Text shown ▸
###
I'll post the question here and then show my workings out.
A body is thrown into the air with an initial velocity of $v_0$ ft/sec. What initial velocity is required to double the maximum height previously attained?
First I write the equation for velocity in feet.
$v=-32t+v_0$
Integrate to get s.
$s=-16t^2 + v_0t$
Calculate the maximum.
when $v=0$, $\frac{v_0}{32}=t$
Twice the distance is $2s=-32t^2+2v_0 t$
Substituting $\frac{v_0}{32}=t$ into this equation gives $2s=\frac{-v_0^2}{32}+\frac{v_0}{4}$
I then differentiate $2s$, now as $s_2$ to get the velocity required in terms of initial velocity.
$v_2=\frac{4-v_0}{16}$ $v_2=\frac{2-\sqrt(v_0)}{4}$
This is not the correct answer, suggestions would be greatly appreciated!
###
To-do item ▸
Answer from the post about a body thrown upward:
1. What equation for velocity does the poster write first?
2. What expression for s comes from integrating that equation?
3. What value of t does the poster find for the moment when v = 0?
###
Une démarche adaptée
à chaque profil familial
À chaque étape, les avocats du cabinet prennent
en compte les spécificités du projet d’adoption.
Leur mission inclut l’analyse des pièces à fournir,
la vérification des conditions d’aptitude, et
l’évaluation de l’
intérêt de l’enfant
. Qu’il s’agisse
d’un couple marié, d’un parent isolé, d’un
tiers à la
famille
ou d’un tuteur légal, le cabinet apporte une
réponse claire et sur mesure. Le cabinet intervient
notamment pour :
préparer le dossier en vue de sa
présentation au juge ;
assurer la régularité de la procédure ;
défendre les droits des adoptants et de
###
Solved problem ▸
1. $v=-32t+v_0$
2. $s=-16t^2 + v_0t$
3. $t=\frac{v_0}{32}$